Text shown
──────────
# mounting 18" tiles to bathroom wall?



## ako1d (Jan 30, 2006)

I am using 18" tiles for the bathtub/shower enclosure(to match the floors) and I am concerned that the weight of the tile will cause it to set uneven, protrude, or even fall off completely during drying time. Is there a special technique like building a brace of some sort or is there a special tile adhesive that would work for large ceramic tiles that could withstand the heat/moisture of the shower? Any help would be greatly appreciated. Thanks in advance! -Will(the in over his head DIYer!)


----------



## DecksEtc (Feb 8, 2005)

I'm no tile expert but I think that's a little too large for wall tiles. I think I've read somewhere that 6"x6" is about the max for wall tiles. One of the tile experts should be along soon to chime in.


----------



## jproffer (Mar 12, 2005)

Look on mapai's website for ultraset. It has a little more stick to it than regular thinset.

If you're set on having this tile on the wall and if all else fails:

Get thyself several rolls of painters tape (blue is fine), back-butter and set every other tile in a checkerboard pattern, tape them to the wall (don't be sparing with the tape, cause if it slides then sets up, you're gonna have to break it out). The next day (or maybe 2 days later if you're in no hurry), take off the tape and set the remaining tile with spacers, taping to the tile (which are now dry enough to support the newbies ). You can be a LITTLE more sparing with the tape now I guess, but when in doubt, tape the S**T out of it. Tape's cheap, tile (especially the tile you're talking about) aint. Good luck

By the way, obviously to do the initial "checkerboard" will take A LOT of planning and A LOT of measuring and layout, but it can be done.


----------



## R&D Tile (Feb 6, 2006)

Place a batter board or any support under the first course, you can use that size tile without any problems, like said above, use a quality modified thinset, spread the thinset on the wall with the flat side of the trowel, then the notched side, then backbutter each tile with the flat side of the trowel and set it, use spacers to hold them above each one you set before.

Depending on the backs of the tile and coverage you get, use a 1/4" notch and move up to a 3/8" if more coverage is needed.

Laticretes 255 is a good non sag thinset that will help.

Lowes and Dal-Tile carry it as does some tile showrooms.


----------
──────────
Extracted information
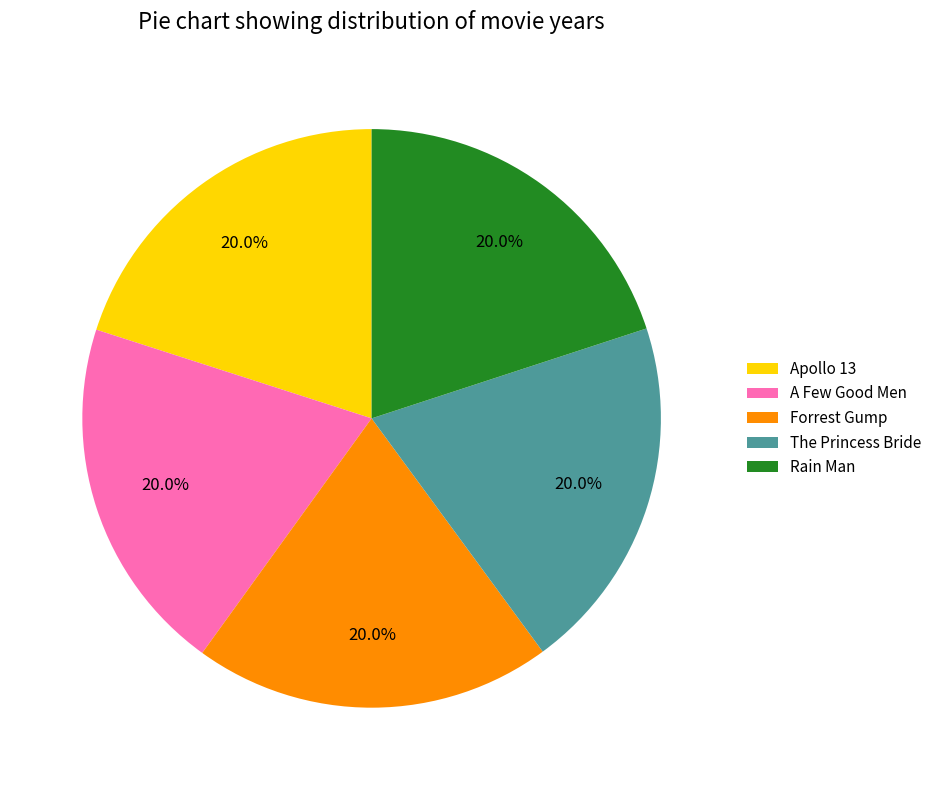

What is the total percentage of A Few Good Men and Apollo 13?

40.0%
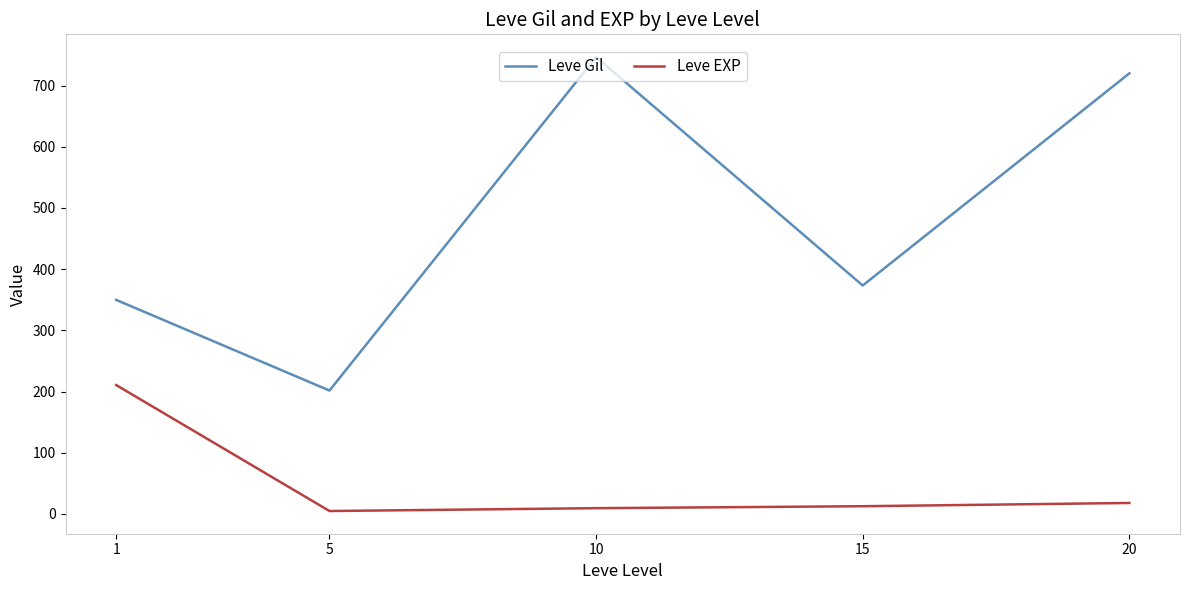

Which series has the largest total across all categories?

Leve Gil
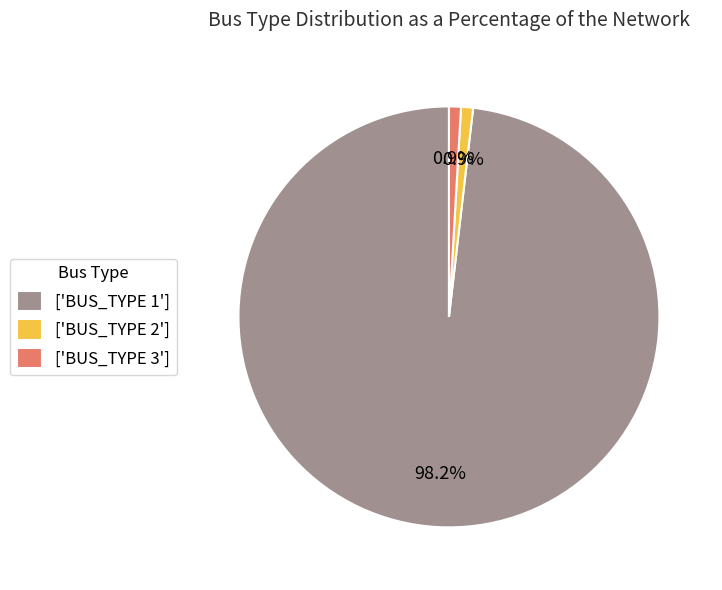

What is the largest slice in the pie chart?

['BUS_TYPE 1']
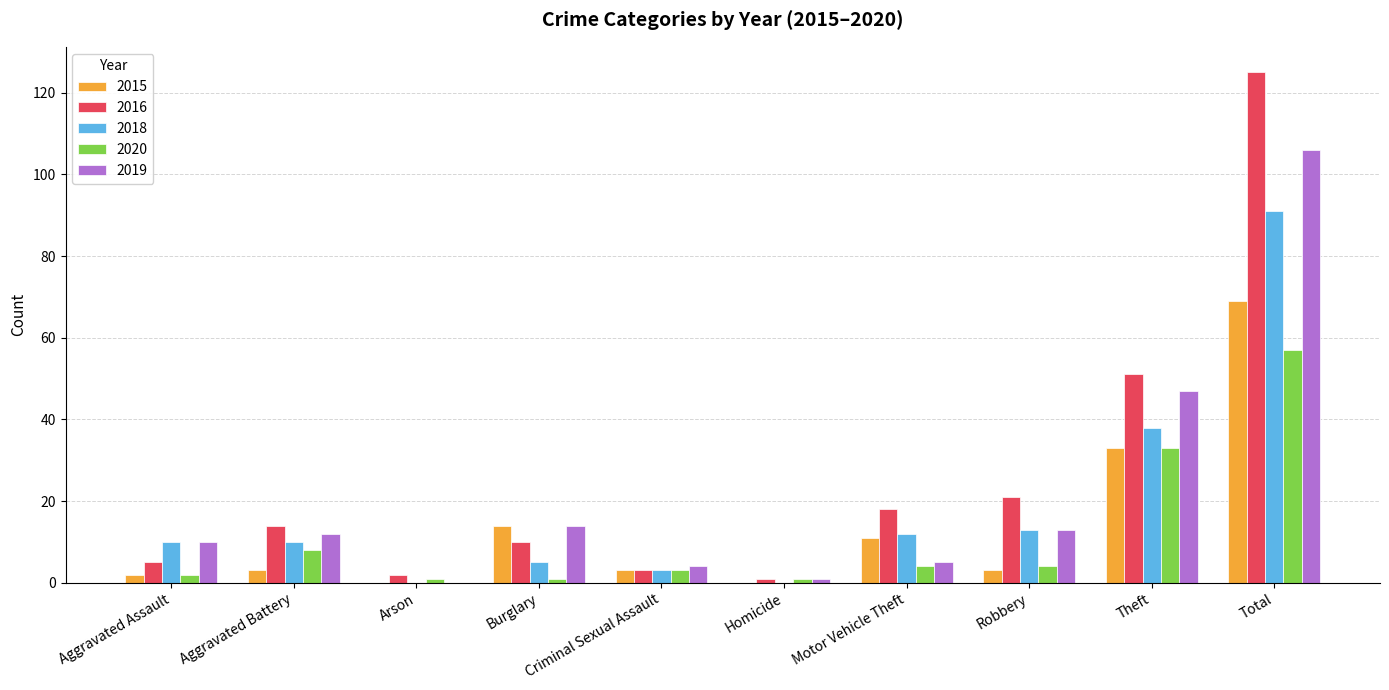

What is the sum of the 2016 values at Aggravated Assault and Total?

130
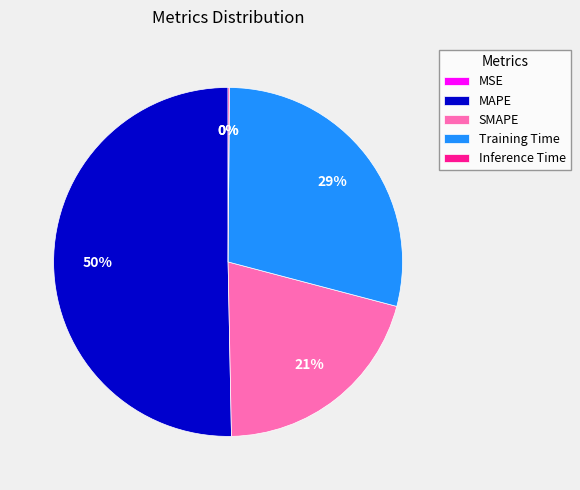

To the nearest percent, what percentage of the pie is SMAPE?

21%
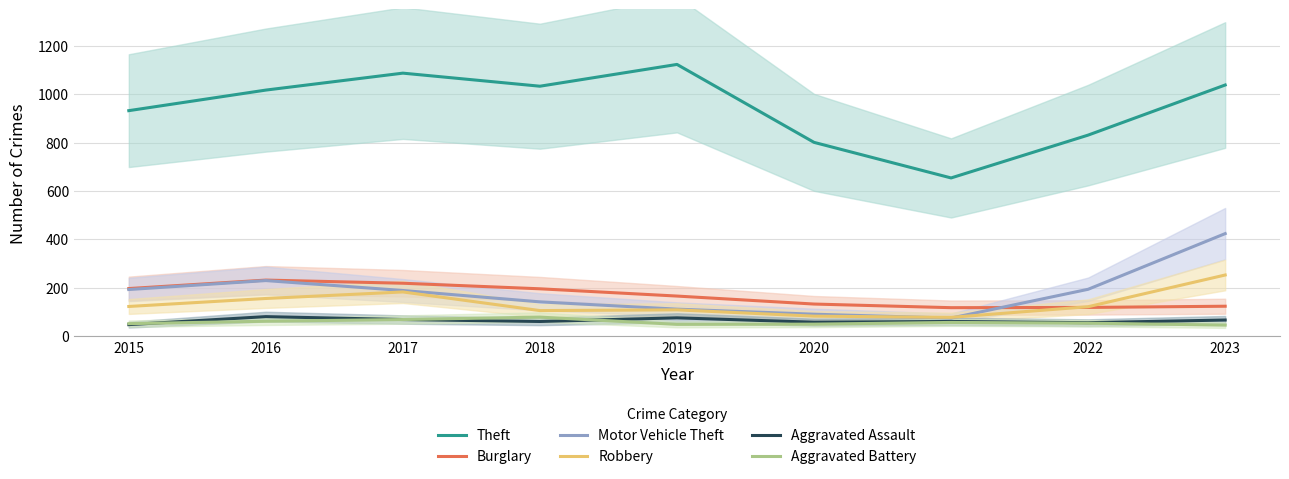

Which series has the widest spread of values?

Theft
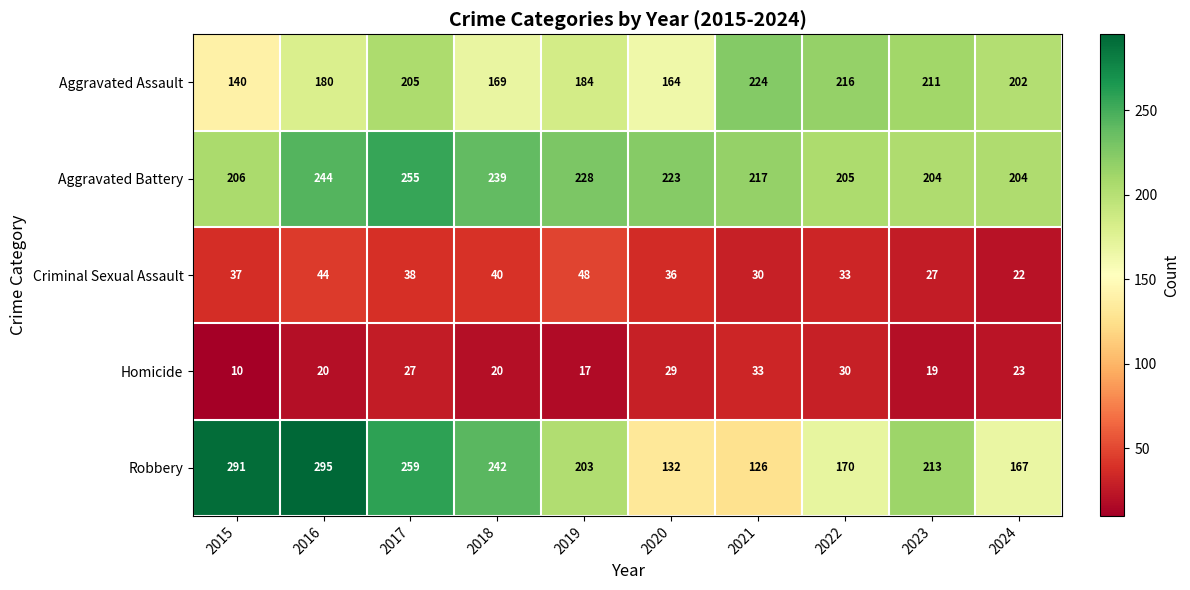

Rank the series by their maximum value, from highest to lowest.

Robbery, Aggravated Battery, Aggravated Assault, Criminal Sexual Assault, Homicide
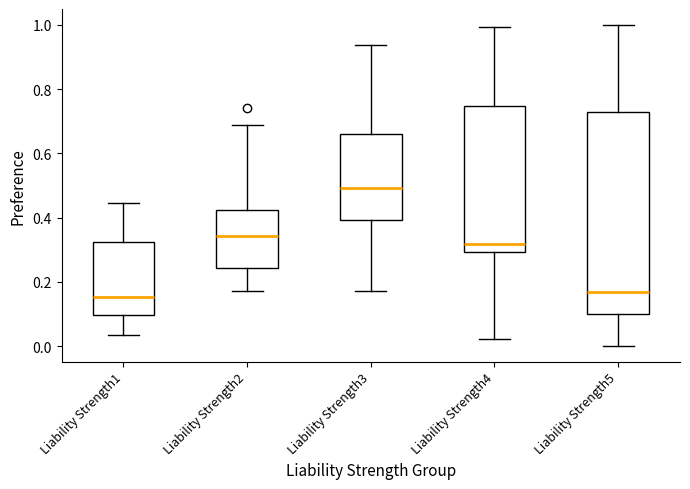

Reading left to right, transcribe this box plot: for each box, give where its median line is, the range the box spans, and where its two whiskers end, as read against the y-axis. The values are not printed on the chart, so give them approximately, as read against the axis.

Liability Strength1: median 0.16, box 0.10 to 0.32, whiskers 0.04 to 0.44
Liability Strength2: median 0.34, box 0.24 to 0.42, whiskers 0.16 to 0.68
Liability Strength3: median 0.50, box 0.40 to 0.66, whiskers 0.16 to 0.94
Liability Strength4: median 0.32, box 0.30 to 0.74, whiskers 0.02 to 1.00
Liability Strength5: median 0.16, box 0.10 to 0.72, whiskers 0.00 to 1.00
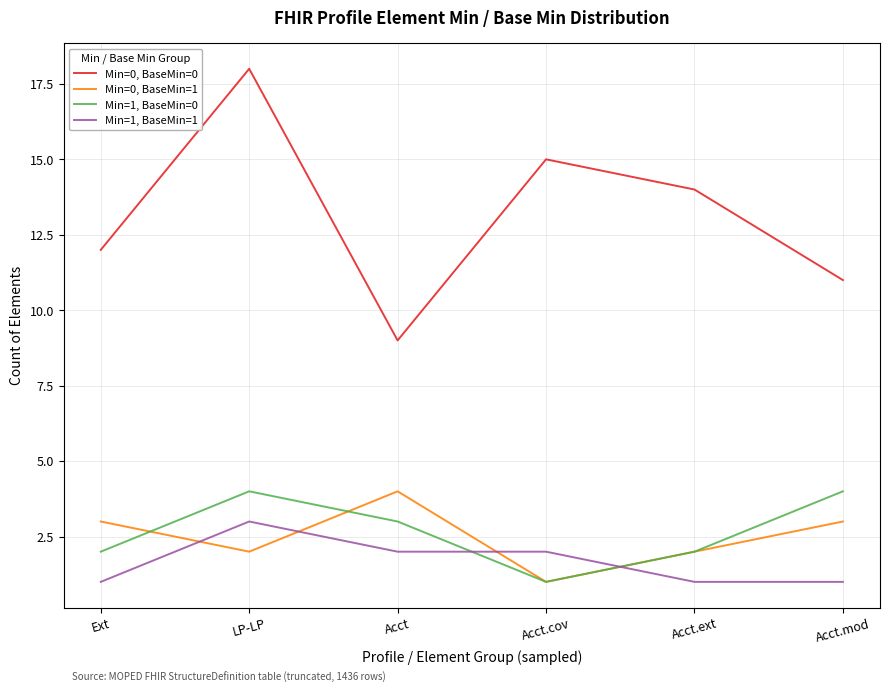

At how many categories does at least one series exceed 13?

3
──────────
Activity A
Which usernames posted in the tile thread? List every one.
Activity B
Output the part of the tile thread between "## R&D Tile" and "some tile showrooms.", inclusive.

Task result A
ako1d
DecksEtc
jproffer
R&D Tile

Task result B
## R&D Tile (Feb 6, 2006)

Place a batter board or any support under the first course, you can use that size tile without any problems, like said above, use a quality modified thinset, spread the thinset on the wall with the flat side of the trowel, then the notched side, then backbutter each tile with the flat side of the trowel and set it, use spacers to hold them above each one you set before.

Depending on the backs of the tile and coverage you get, use a 1/4" notch and move up to a 3/8" if more coverage is needed.

Laticretes 255 is a good non sag thinset that will help.

Lowes and Dal-Tile carry it as does some tile showrooms.